[Source data]
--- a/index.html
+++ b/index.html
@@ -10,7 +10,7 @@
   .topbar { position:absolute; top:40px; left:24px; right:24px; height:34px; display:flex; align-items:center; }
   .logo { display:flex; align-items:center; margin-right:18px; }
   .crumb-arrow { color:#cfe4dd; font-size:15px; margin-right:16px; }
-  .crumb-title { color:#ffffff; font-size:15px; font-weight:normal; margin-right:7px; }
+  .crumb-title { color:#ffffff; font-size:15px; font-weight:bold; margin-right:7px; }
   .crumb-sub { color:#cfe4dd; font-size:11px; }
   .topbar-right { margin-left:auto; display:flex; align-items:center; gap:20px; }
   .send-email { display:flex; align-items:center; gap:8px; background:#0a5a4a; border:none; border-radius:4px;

Work instructions
Nothing should be changed: write out all of the data as is.

Reply
--- a/index.html
+++ b/index.html
@@ -10,7 +10,7 @@
   .topbar { position:absolute; top:40px; left:24px; right:24px; height:34px; display:flex; align-items:center; }
   .logo { display:flex; align-items:center; margin-right:18px; }
   .crumb-arrow { color:#cfe4dd; font-size:15px; margin-right:16px; }
-  .crumb-title { color:#ffffff; font-size:15px; font-weight:normal; margin-right:7px; }
+  .crumb-title { color:#ffffff; font-size:15px; font-weight:bold; margin-right:7px; }
   .crumb-sub { color:#cfe4dd; font-size:11px; }
   .topbar-right { margin-left:auto; display:flex; align-items:center; gap:20px; }
   .send-email { display:flex; align-items:center; gap:8px; background:#0a5a4a; border:none; border-radius:4px;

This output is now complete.